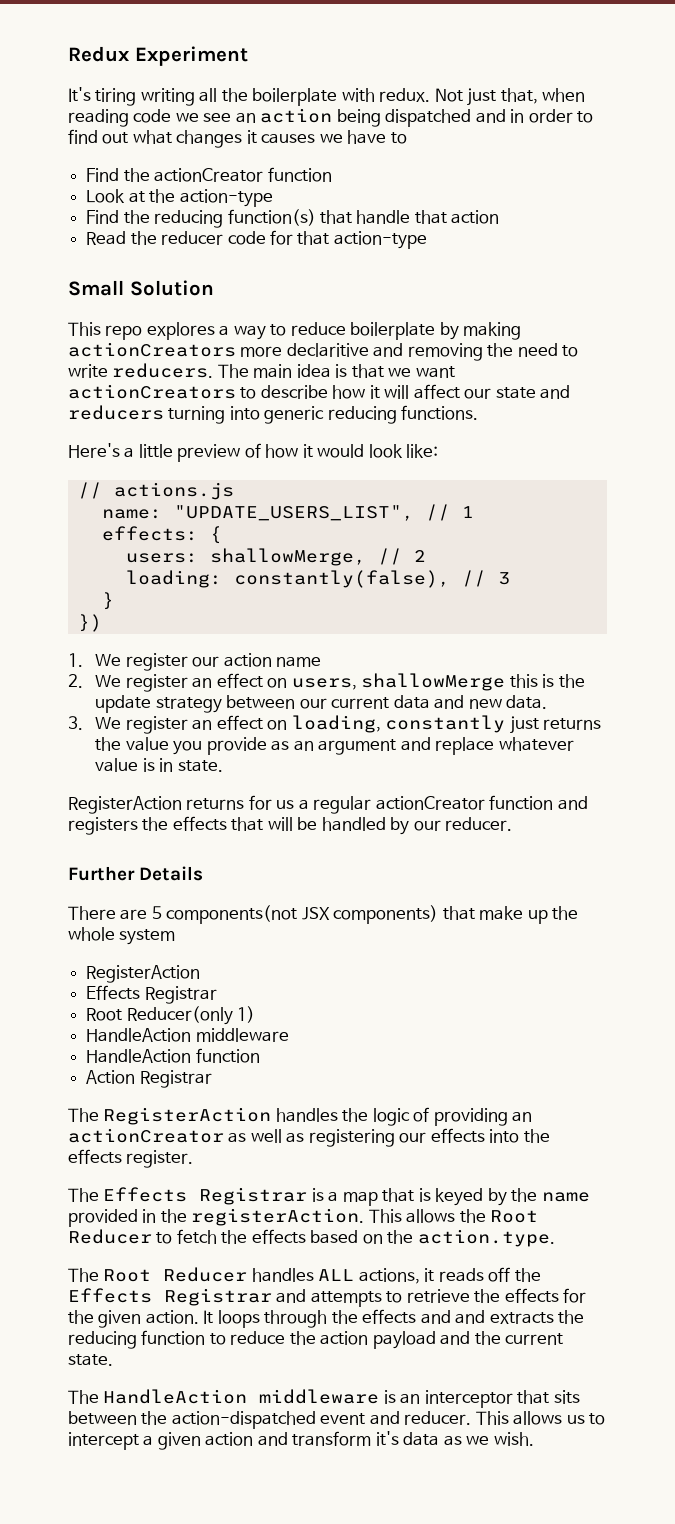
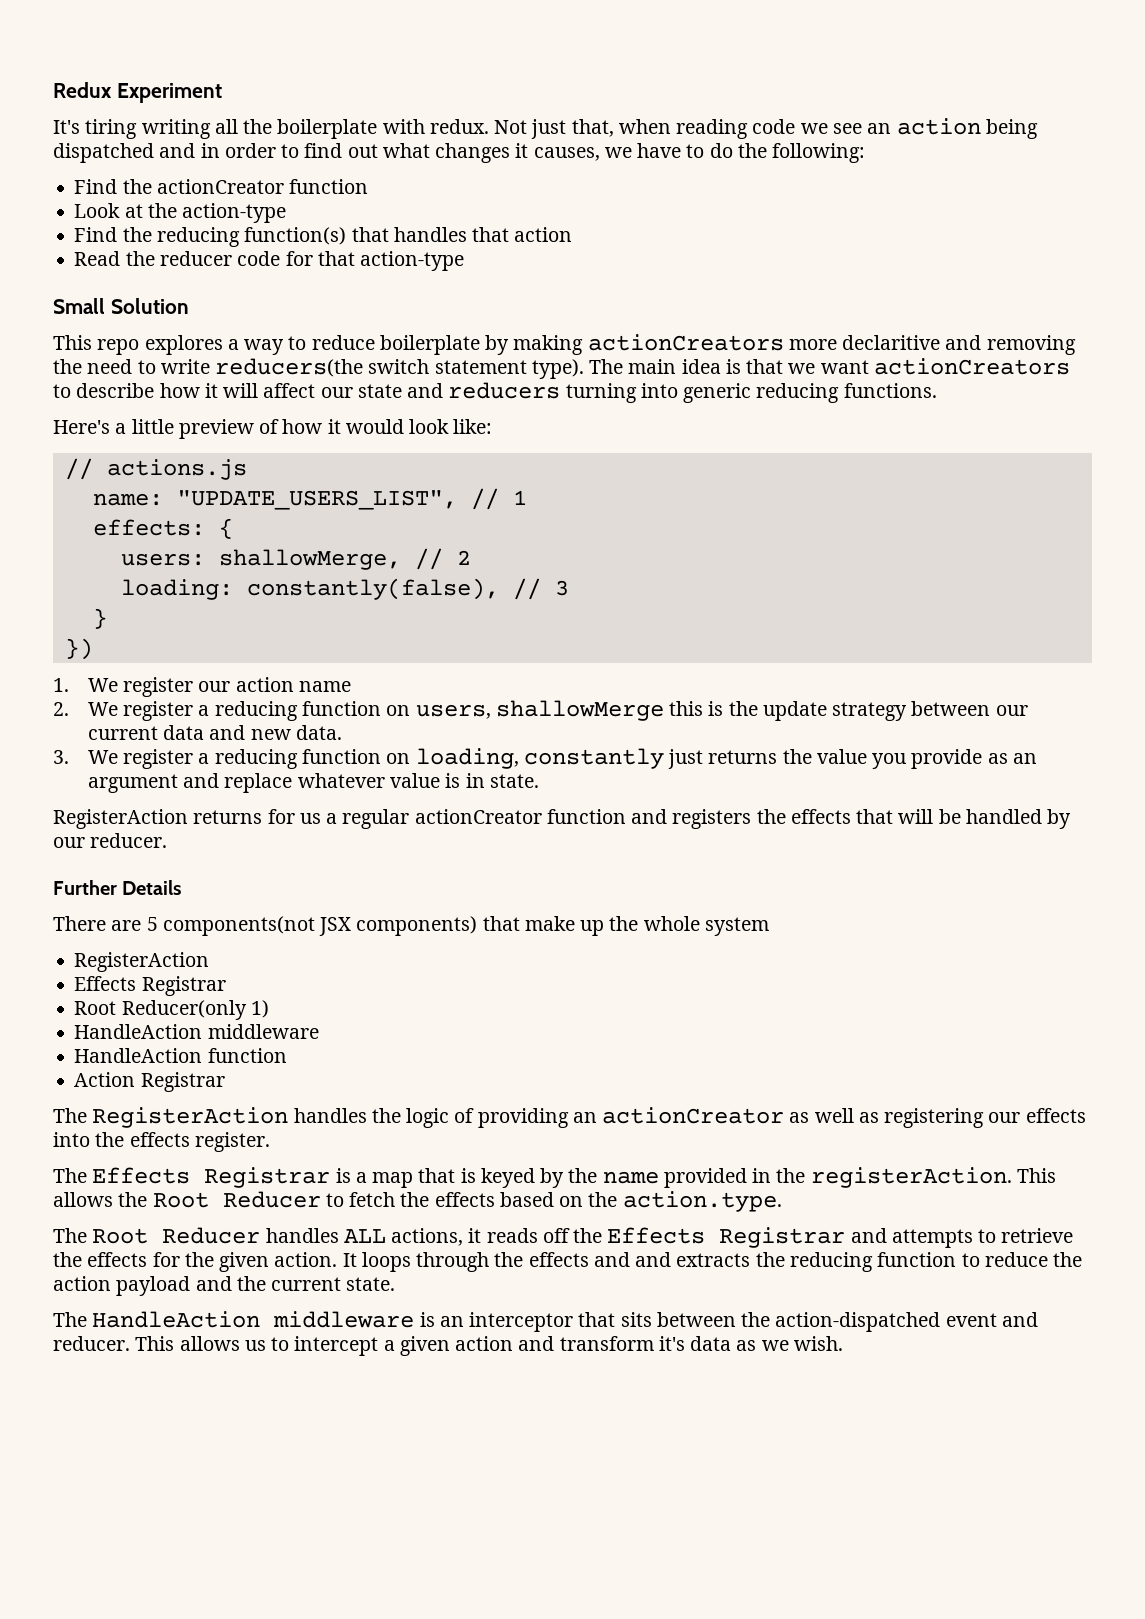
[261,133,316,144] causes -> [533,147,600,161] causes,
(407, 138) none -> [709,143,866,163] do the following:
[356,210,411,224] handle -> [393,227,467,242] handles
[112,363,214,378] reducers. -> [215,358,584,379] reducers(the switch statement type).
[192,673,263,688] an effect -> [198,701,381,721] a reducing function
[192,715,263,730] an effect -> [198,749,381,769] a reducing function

####################

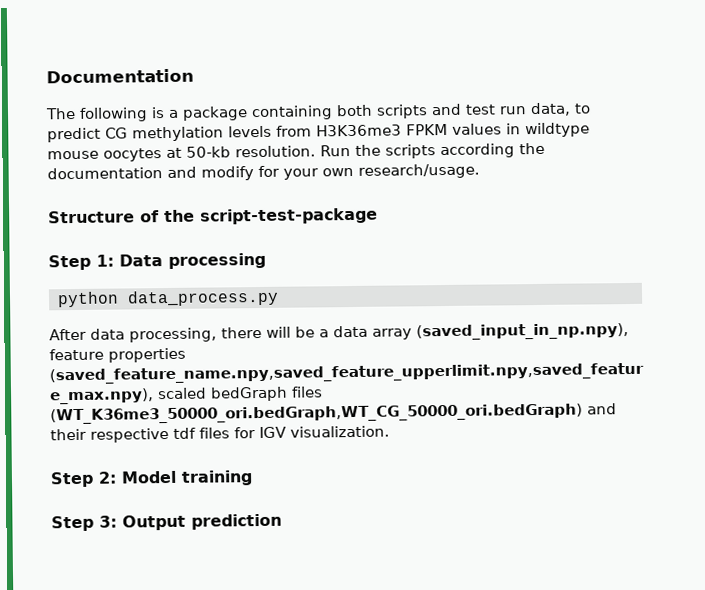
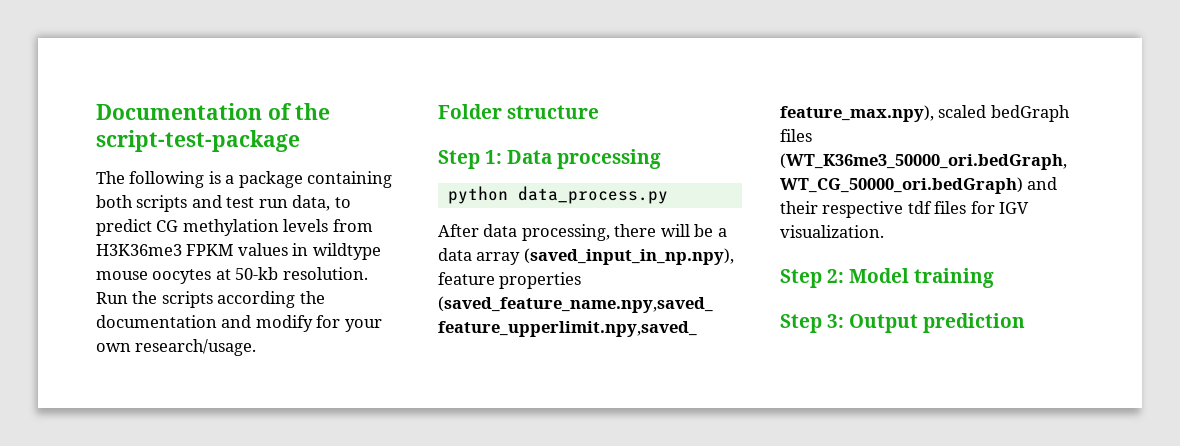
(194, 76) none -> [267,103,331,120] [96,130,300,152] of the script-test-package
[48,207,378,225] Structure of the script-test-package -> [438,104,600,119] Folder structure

####################

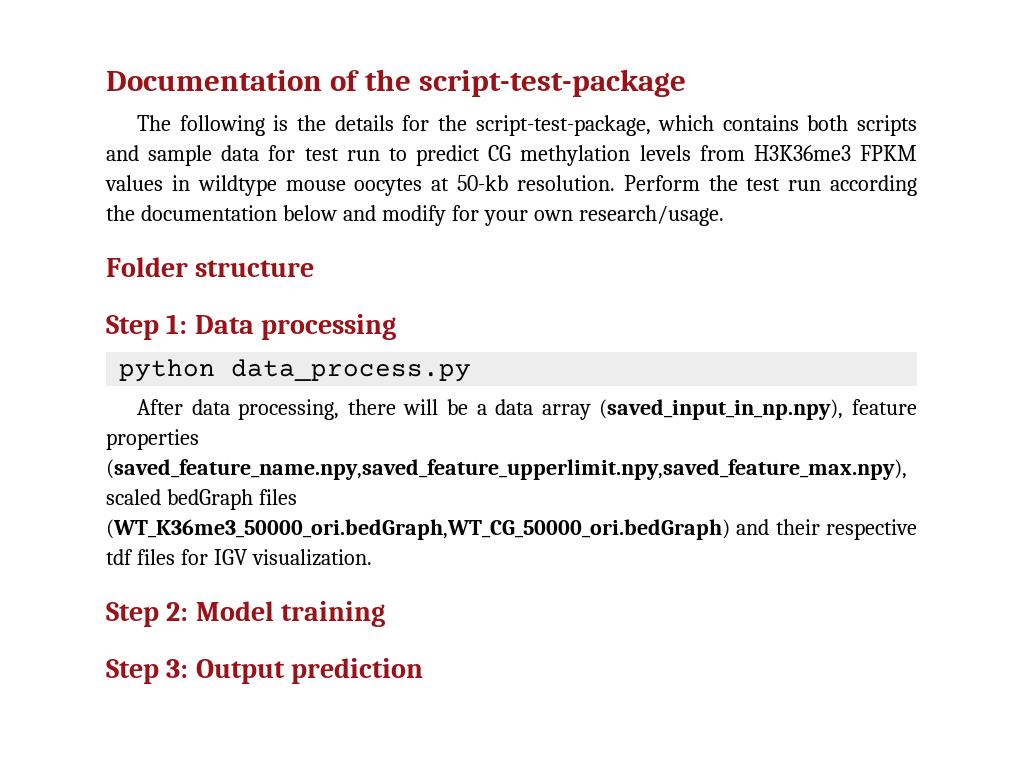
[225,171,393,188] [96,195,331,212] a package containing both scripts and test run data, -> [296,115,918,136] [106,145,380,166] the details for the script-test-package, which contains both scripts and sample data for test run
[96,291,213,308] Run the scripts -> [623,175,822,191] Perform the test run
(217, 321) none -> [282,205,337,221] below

####################

● What you have to do
Filter the listing above by the word "reducing"; copy each line that passes.

● Result below
[192,673,263,688] an effect -> [198,701,381,721] a reducing function
[192,715,263,730] an effect -> [198,749,381,769] a reducing function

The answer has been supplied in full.